───── Source data

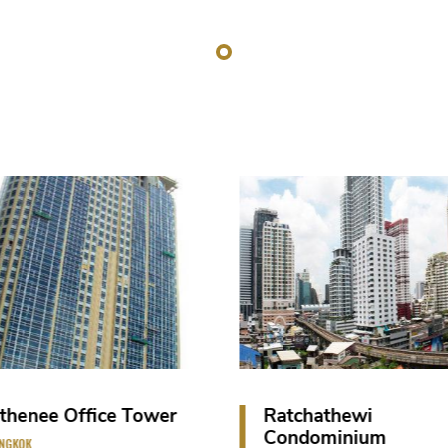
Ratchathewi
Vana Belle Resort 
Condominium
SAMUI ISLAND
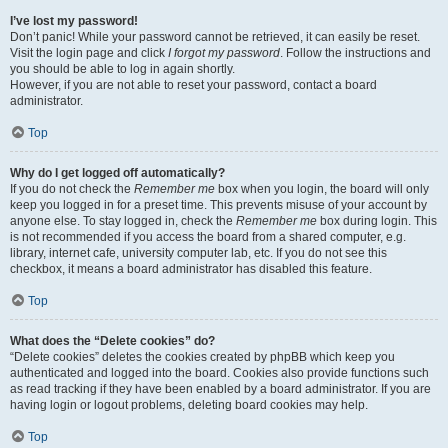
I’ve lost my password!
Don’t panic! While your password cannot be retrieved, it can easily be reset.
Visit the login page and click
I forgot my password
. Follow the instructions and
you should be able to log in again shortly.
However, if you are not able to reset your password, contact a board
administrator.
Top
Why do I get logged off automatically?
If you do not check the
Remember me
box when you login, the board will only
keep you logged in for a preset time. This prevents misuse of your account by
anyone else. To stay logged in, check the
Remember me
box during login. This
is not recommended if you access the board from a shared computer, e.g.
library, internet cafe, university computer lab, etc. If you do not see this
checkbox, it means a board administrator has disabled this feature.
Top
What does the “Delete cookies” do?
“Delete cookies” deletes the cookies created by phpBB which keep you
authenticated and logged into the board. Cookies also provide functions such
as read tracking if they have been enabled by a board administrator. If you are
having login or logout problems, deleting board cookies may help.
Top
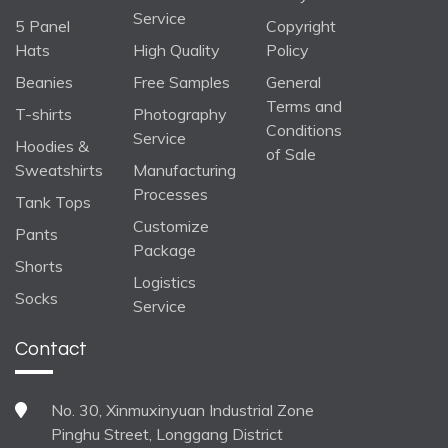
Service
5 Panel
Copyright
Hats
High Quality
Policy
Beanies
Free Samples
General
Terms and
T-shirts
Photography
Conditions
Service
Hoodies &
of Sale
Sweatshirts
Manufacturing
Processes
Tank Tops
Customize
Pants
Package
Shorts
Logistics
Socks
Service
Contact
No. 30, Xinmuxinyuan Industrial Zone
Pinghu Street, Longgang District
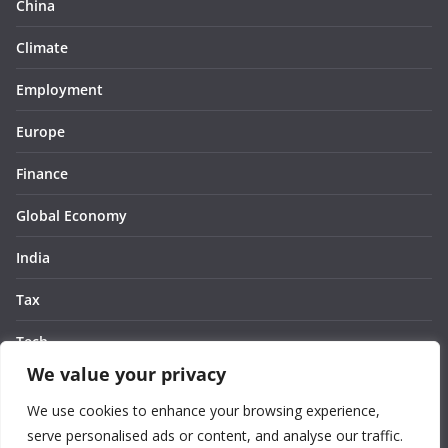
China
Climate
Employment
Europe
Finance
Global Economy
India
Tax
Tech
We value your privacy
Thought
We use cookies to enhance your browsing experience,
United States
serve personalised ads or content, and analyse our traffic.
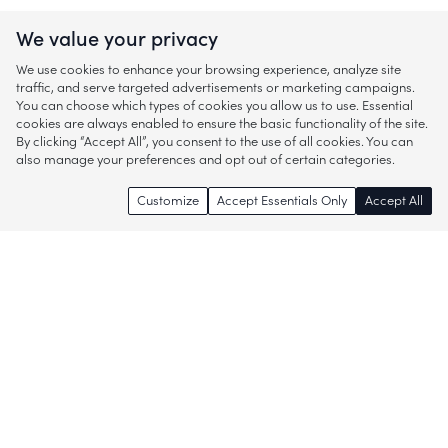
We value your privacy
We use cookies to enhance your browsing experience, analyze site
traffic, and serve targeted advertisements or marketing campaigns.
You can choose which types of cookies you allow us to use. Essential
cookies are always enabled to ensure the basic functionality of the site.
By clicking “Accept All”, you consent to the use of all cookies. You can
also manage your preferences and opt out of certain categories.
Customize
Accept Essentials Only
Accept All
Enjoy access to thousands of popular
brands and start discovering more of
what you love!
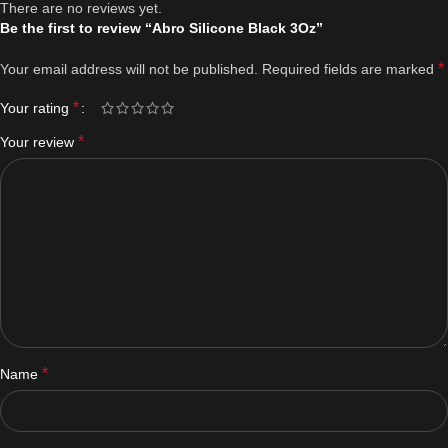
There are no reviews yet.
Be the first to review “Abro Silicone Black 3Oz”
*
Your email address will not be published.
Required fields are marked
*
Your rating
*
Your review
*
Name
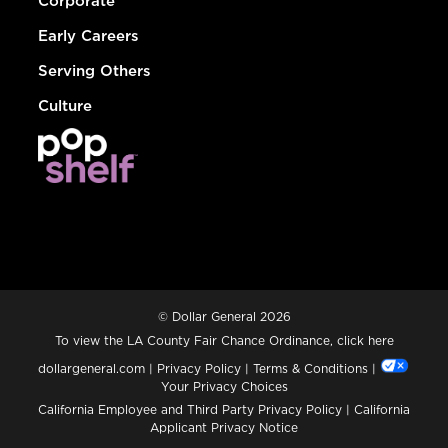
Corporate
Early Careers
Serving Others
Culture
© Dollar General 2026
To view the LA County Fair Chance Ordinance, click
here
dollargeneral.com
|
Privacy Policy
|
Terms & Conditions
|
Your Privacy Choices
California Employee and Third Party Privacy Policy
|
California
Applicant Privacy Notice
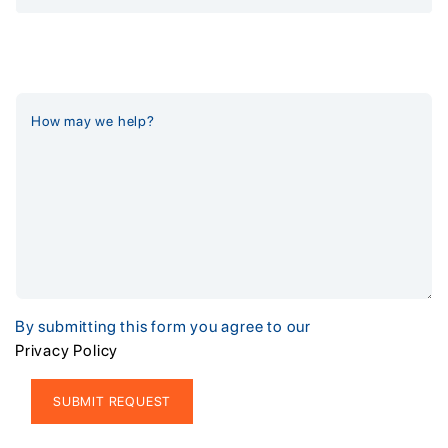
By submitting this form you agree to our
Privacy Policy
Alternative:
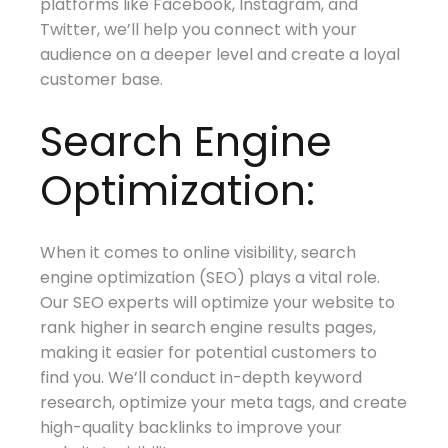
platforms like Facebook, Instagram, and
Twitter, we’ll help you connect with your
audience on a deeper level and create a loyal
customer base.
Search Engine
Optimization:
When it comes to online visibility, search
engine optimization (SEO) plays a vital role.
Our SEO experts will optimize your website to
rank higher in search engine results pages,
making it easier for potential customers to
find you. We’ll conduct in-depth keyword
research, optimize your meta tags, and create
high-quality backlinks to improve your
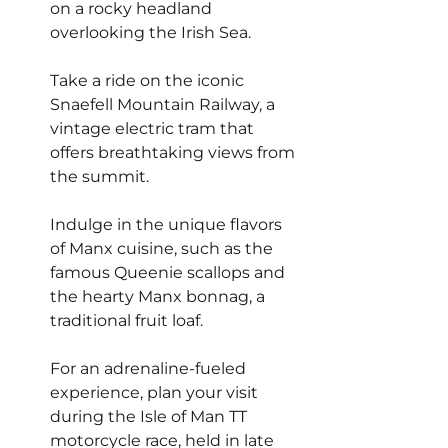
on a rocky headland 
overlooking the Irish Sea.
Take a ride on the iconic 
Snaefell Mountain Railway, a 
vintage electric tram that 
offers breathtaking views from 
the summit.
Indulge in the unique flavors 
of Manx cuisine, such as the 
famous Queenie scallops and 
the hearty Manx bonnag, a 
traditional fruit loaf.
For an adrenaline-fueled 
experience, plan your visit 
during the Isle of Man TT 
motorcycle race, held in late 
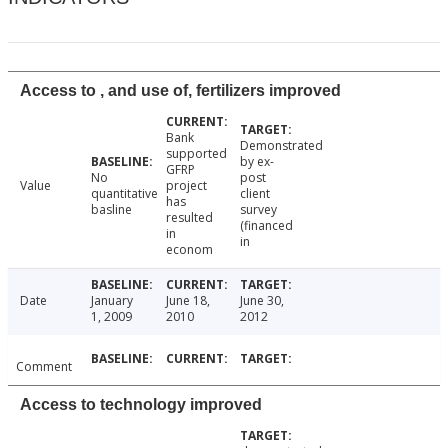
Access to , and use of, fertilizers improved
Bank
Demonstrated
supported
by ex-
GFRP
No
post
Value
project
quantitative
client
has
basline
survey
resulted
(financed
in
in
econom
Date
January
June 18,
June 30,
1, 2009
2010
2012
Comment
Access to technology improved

──────────

> Exercise directions
Copy the rows above from the first one up to and including the line with "SAMUI ISLAND". Leave the pictures out.

> Response box
Ratchathewi
Vana Belle Resort 
Condominium
SAMUI ISLAND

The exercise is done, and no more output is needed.